By default a summary showing the results of the regression is printed, similar to below:
Results
After loading, filtering and regressing measured and simulated data in two separate instances of CapData, the two instances are bound together in a CapTest and compared using captest_results_check_pvalues(). This will provide a summary of the predicted power using the regression coefficients of each CapData instance and the reporting conditions. See CapTest Workflow for construction and the full workflow.
The results method will check and warn for potential issues:
The regression equations in the two
CapDatainstances are different.Both
CapDatainstances have reporting conditions.
See the Example Capacity Test, for example usage of the results function.

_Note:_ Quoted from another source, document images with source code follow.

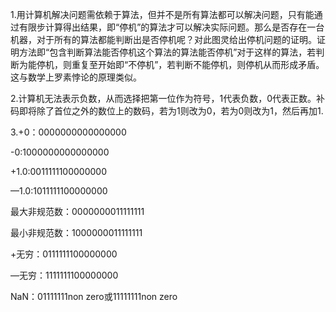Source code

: 1.用计算机解决问题需依赖于算法，但并不是所有算法都可以解决问题，只有能通过有限步计算得出结果，即“停机”的算法才可以解决实际问题。那么是否存在一台机器，对于所有的算法都能判断出是否停机呢？对此图灵给出停机问题的证明。证明方法即“包含判断算法能否停机这个算法的算法能否停机”对于这样的算法，若判断为能停机，则重复至开始即“不停机”，若判断不能停机，则停机从而形成矛盾。这与数学上罗素悖论的原理类似。

2.计算机无法表示负数，从而选择把第一位作为符号，1代表负数，0代表正数。补码即将除了首位之外的数位上的数码，若为1则改为0，若为0则改为1，然后再加1.

3.+0：0000000000000000

-0:1000000000000000

+1.0:0011111100000000

—1.0:1011111100000000

最大非规范数：0000000011111111

最小非规范数：1000000011111111

+无穷：0111111100000000

—无穷：1111111100000000

NaN：01111111non zero或11111111non zero
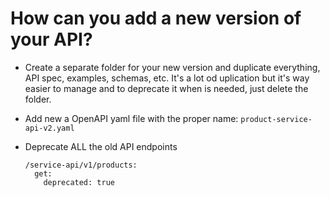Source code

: # How can you add a new version of your API?

- Create a separate folder for your new version and duplicate everything, API spec, examples, schemas, etc. It's a lot od uplication but it's way easier to manage and to deprecate it when is needed, just delete the folder.
- Add new a OpenAPI yaml file with the proper name: `product-service-api-v2.yaml`
- Deprecate ALL the old API endpoints

      /service-api/v1/products:
        get:
          deprecated: true



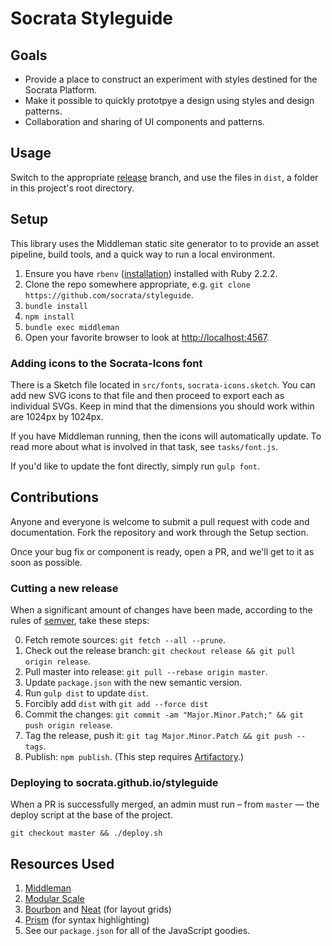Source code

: # Socrata Styleguide
## Goals
- Provide a place to construct an experiment with styles destined for the Socrata Platform.
- Make it possible to quickly prototpye a design using styles and design patterns.
- Collaboration and sharing of UI components and patterns.

## Usage
Switch to the appropriate [release](https://github.com/socrata/styleguide/releases) branch, and use the files in `dist`, a folder in this project's root directory.

## Setup
This library uses the Middleman static site generator to to provide an asset pipeline, build tools, and a quick way to run a local environment.

1. Ensure you have `rbenv` ([installation](https://github.com/sstephenson/rbenv#installation)) installed with Ruby 2.2.2.
2. Clone the repo somewhere appropriate, e.g. `git clone https://github.com/socrata/styleguide`.
3. `bundle install`
4. `npm install`
5. `bundle exec middleman`
6. Open your favorite browser to look at [http://localhost:4567](http://localhost:4567).

### Adding icons to the Socrata-Icons font
There is a Sketch file located in `src/fonts`, `socrata-icons.sketch`. You can add new SVG icons to that file and then proceed to export each as individual SVGs. Keep in mind that the dimensions you should work within are 1024px by 1024px.

If you have Middleman running, then the icons will automatically update. To read more about what is involved in that task, see `tasks/font.js`.

If you'd like to update the font directly, simply run `gulp font`.

## Contributions
Anyone and everyone is welcome to submit a pull request with code and documentation. Fork the repository and work through the Setup section.

Once your bug fix or component is ready, open a PR, and we'll get to it as soon as possible.

### Cutting a new release
When a significant amount of changes have been made, according to the rules of [semver](http://semver.org/), take these steps:

0. Fetch remote sources: `git fetch --all --prune`.
1. Check out the release branch: `git checkout release && git pull origin release`.
2. Pull master into release: `git pull --rebase origin master`.
3. Update `package.json` with the new semantic version.
4. Run `gulp dist` to update `dist`.
5. Forcibly add `dist` with `git add --force dist`
4. Commit the changes: `git commit -am "Major.Minor.Patch;" && git push origin release`.
5. Tag the release, push it: `git tag Major.Minor.Patch && git push --tags`.
6. Publish: `npm publish`. (This step requires [Artifactory](https://github.com/socrata/frontend#dependencies).)

### Deploying to socrata.github.io/styleguide
When a PR is successfully merged, an admin must run – from `master` — the deploy script at the base of the project.

`git checkout master && ./deploy.sh`

## Resources Used
1. [Middleman](https://middlemanapp.com/)
2. [Modular Scale](https://github.com/modularscale/modularscale-sass)
3. [Bourbon](http://bourbon.io/) and [Neat](http://neat.bourbon.io) (for layout grids)
4. [Prism](http://prismjs.com/) (for syntax highlighting)
5. See our `package.json` for all of the JavaScript goodies.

The results from that example display as follows:
By default the results will be calculated twice. The second calculation will set the regression coefficient for any term where the p-value is greater than 0.05 to zero before calculating the predicted power. These high p-values are highlighted in yellow as shown in the above example for the wind speed regression term of the simulated data.